Outrage over America's worst school where students fight, smoke weed and have sex in full view of horrified neighbors
By James Cirrone
Daily Mail
Oct 31, 2025
Neighbors to Woodrow Wilson High School in Long Beach, California, have
said students routinely bring chaos to the surrounding streets. Fights
are common and some students have even been bold enough to have sex in
people's driveways
Residents living near Woodrow Wilson High School have spoken out about rowdy students who they say have no qualms about fighting each other in public and having sex in people's driveways.
A woman named Heather, who declined to give her first name fearing retaliation from students, told the Long Beach Post that the out-of-control teenagers are more frequently disrupting the peace on the blocks surrounding the school.
The school, located in Long Beach, California, frequently shrugs off concerns from her and other neighbors, according to Heather.

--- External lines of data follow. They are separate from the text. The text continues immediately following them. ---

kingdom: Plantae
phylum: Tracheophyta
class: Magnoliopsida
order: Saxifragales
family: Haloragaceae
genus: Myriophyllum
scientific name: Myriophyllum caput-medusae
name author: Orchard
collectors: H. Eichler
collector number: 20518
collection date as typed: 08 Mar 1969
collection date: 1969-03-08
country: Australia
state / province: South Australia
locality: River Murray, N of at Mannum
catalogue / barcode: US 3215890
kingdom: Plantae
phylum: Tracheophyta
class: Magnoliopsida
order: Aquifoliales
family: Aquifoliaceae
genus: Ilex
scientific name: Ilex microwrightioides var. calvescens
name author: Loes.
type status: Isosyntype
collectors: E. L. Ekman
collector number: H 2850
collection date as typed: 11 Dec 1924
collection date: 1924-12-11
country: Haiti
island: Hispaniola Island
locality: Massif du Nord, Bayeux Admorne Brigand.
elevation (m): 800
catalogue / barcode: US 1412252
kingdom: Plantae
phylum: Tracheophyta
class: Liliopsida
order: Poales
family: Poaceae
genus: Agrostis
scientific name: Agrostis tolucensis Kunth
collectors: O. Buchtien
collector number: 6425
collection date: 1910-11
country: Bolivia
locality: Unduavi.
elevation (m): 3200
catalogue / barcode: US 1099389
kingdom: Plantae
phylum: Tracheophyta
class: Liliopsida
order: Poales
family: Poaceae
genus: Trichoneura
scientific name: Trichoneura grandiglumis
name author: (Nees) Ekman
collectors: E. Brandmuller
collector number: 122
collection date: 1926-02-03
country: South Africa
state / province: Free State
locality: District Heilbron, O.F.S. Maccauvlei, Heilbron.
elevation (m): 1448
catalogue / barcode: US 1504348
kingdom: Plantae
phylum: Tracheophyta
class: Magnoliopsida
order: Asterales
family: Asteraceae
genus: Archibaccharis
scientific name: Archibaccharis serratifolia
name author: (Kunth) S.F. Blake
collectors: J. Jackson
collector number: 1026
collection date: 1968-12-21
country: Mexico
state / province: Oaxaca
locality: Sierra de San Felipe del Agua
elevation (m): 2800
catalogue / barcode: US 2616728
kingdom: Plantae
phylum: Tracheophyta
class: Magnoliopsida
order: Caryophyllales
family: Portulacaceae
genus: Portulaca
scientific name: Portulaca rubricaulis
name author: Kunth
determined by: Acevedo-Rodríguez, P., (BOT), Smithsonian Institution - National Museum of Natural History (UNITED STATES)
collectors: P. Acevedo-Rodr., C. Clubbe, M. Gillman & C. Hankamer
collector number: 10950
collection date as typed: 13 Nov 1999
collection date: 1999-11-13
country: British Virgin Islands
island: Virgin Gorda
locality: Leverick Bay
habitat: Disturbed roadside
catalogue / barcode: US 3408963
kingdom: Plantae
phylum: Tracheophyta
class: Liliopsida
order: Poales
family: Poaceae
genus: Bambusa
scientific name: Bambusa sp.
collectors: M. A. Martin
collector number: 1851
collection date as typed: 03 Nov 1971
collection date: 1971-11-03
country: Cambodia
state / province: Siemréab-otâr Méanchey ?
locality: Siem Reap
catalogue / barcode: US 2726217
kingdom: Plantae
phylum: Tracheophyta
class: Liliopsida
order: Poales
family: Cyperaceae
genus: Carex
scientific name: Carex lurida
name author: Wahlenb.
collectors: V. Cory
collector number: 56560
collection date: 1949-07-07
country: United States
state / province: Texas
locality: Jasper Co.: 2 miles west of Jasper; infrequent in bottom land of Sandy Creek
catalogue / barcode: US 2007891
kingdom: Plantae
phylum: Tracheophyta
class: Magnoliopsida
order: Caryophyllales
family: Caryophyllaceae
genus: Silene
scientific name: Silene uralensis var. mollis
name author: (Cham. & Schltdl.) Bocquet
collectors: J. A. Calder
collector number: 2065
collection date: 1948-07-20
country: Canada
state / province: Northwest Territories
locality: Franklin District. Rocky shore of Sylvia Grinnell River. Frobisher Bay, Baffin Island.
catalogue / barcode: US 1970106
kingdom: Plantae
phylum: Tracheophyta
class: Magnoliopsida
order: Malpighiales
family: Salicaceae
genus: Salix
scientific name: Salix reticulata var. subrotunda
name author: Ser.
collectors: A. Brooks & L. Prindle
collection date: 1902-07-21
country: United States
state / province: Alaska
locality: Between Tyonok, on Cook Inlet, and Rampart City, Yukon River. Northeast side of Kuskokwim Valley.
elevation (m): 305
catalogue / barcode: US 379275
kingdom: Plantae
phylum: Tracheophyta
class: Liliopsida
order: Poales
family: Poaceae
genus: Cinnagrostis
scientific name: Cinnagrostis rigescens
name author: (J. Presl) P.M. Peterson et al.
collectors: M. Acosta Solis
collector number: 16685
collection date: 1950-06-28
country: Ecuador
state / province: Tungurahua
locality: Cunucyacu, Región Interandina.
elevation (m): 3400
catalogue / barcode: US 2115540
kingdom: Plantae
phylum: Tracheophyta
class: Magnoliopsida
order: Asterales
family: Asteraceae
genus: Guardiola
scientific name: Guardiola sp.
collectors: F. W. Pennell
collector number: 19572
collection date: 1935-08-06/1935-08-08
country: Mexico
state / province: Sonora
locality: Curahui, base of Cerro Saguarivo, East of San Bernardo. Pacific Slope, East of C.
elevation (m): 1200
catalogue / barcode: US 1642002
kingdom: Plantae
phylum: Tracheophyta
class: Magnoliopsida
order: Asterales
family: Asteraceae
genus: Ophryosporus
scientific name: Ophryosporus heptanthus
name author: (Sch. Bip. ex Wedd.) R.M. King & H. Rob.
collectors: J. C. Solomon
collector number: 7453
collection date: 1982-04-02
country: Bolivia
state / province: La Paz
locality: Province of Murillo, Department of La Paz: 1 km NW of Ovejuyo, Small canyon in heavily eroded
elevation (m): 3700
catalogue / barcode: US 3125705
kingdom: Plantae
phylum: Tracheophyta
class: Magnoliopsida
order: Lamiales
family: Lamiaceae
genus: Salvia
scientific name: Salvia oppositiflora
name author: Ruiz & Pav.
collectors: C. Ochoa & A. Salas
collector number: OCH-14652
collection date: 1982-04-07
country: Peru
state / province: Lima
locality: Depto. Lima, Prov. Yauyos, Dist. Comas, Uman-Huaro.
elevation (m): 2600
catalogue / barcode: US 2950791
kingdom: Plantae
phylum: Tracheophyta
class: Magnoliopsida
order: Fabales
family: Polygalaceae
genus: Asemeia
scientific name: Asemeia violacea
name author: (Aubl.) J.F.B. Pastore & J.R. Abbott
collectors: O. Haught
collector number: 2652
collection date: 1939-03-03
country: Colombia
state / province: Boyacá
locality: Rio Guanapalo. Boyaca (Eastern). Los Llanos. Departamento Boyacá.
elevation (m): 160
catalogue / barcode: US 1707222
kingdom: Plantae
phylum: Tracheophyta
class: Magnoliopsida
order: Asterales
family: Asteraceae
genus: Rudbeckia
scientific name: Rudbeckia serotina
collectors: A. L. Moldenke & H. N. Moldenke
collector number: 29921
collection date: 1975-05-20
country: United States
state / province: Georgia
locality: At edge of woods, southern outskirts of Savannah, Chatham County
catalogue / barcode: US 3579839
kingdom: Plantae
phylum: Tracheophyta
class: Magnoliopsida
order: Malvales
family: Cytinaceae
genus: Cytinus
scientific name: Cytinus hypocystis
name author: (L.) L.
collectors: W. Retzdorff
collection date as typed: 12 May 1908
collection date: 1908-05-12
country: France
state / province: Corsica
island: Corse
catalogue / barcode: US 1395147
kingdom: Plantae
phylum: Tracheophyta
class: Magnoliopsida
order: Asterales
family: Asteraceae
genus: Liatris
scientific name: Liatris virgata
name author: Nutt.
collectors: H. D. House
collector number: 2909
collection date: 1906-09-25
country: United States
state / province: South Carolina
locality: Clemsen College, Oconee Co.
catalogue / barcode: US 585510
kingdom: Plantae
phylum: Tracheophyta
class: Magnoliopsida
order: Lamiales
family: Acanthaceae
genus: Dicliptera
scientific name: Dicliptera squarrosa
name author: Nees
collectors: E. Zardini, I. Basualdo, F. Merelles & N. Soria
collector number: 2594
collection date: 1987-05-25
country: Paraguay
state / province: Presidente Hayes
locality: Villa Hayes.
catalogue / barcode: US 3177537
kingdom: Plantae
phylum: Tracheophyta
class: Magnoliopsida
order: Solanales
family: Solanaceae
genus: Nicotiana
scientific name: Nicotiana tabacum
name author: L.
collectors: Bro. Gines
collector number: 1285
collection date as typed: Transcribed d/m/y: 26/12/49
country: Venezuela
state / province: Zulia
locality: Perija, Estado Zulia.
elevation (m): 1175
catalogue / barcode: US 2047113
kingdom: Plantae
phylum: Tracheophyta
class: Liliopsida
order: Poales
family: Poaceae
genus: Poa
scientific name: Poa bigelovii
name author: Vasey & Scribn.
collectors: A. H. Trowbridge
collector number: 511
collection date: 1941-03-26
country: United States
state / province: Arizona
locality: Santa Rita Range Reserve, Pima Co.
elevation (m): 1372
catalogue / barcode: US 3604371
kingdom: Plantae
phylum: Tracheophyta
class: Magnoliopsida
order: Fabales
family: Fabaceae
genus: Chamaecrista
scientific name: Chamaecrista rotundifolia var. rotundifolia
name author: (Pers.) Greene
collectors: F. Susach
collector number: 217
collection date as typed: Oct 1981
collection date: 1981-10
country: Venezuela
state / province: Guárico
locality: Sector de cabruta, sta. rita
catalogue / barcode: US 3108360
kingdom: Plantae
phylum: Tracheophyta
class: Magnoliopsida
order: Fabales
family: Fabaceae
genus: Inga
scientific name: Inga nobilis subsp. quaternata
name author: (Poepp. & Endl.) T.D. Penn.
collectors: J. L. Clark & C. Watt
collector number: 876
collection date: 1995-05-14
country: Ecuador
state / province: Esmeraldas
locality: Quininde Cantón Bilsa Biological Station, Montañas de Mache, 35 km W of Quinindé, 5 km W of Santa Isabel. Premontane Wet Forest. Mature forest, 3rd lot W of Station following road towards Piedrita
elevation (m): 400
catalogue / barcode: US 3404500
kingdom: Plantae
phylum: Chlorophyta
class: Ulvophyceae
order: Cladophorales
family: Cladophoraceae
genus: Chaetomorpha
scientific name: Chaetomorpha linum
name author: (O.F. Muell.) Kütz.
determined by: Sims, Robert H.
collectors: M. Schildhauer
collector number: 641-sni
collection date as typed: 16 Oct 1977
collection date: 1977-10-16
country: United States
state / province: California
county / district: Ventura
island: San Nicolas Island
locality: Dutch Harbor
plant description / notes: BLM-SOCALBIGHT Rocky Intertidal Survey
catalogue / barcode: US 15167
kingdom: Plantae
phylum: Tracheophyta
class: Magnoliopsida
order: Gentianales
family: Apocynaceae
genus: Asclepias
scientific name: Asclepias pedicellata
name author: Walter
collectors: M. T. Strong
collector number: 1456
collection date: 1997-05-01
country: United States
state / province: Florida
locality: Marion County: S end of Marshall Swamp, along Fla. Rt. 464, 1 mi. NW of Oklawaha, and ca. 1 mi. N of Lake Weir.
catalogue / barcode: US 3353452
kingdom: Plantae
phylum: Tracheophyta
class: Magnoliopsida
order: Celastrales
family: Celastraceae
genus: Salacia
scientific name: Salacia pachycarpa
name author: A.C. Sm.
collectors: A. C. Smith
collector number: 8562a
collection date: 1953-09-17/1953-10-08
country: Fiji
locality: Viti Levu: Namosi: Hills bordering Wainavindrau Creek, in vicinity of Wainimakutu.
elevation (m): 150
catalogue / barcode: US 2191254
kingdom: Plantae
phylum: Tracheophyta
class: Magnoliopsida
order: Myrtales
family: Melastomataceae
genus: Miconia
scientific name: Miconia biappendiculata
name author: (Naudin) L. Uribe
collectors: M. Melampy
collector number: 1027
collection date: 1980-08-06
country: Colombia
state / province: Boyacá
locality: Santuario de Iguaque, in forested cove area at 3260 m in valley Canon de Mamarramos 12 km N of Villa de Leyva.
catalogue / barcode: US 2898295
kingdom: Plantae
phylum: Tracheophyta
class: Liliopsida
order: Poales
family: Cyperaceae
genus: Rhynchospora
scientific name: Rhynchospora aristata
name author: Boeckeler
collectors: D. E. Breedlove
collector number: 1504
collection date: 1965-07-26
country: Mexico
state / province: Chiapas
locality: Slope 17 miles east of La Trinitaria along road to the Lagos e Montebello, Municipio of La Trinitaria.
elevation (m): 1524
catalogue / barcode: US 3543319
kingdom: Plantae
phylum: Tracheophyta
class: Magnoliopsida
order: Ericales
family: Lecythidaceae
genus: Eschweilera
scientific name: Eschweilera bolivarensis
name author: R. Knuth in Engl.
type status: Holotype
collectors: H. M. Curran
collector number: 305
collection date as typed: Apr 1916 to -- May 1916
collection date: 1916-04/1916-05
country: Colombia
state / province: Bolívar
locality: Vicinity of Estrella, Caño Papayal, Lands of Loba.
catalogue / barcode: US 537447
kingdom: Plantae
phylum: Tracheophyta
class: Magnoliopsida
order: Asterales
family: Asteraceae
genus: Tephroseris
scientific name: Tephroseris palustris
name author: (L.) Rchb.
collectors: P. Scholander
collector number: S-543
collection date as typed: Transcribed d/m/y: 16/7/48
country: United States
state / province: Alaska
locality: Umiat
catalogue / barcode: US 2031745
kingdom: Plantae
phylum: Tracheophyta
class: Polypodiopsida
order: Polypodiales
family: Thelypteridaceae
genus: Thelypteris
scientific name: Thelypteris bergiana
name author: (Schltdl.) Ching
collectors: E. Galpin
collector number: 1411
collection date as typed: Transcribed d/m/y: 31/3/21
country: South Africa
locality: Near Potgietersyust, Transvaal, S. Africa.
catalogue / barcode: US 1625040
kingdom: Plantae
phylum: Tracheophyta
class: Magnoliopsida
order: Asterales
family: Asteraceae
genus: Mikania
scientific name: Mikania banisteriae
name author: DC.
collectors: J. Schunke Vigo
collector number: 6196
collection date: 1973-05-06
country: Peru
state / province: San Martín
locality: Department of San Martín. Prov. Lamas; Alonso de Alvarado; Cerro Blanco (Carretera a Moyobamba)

She said students have smoked weed out in the open, urinated in her yard, and trespassed onto people's properties.
Heather moved to Long Beach in 2020 during the COVID-19 pandemic when schools were closed down.
Ever since Wilson High School reopened, it's been 'chaos', she said. Over the years, she has taken numerous videos of brawls between students.
On Tuesday, the worst fight yet spilled out onto the streets near the school, according to Heather and security footage shared with the Long Beach Post.
'I see a huge swarm of students coming off the campus,' she said. 'I knew right away a fight was going to happen.'
She called the police but not before the horde of youngsters climbed on cars and trampled her garden, she said.
The security footage reportedly showed dozens of students running out onto Prospect Street. Many students were seen standing by and recording the fight with their phones.
The fights cooled off but then started back up again on school grounds, which was when officials finally intervened.
About 15 minutes later, school safety officers and officers with the Long Beach Police Department arrived. But the students had already dispersed by then.
'Upon arrival, officers were unable to locate a fight,' the Long Beach Police Department said in a statement.
A school spokesperson told the Long Beach Post that a fight broke out in the same area after school about a month ago.
Because of that, Heather said she was surprised the school wasn't ready nor equipped to deal with it again.
When she calls the school, Heather says she gets 'stonewalled'.
'Am I going to really call the police every time something happens?'
Heather and her neighbors have called school board members, the superintendent and City Council members, largely to no avail.
She said she got a call back from the superintendent's office on Thursday where it was communicated that they wanted to find a solution.
The school district has said that in both fights this academic year 'school staff notified the parents of the involved students, worked to de-escalate the situation, separated the students, and restored order'.
Staff also have tried to mediate disagreements between the students who came to blows.
'While school staff’s ability to intervene decreases when altercations occur off campus, staff proactively monitor the areas immediately adjacent to the school site,' the district spokesperson said.
Heather and two neighbors who declined to be identified by their names told the Long Beach Post they want more supervision of the students by school safety officers and the city police when they leave campus.
One neighbor said she was seriously considering moving over the constant fights.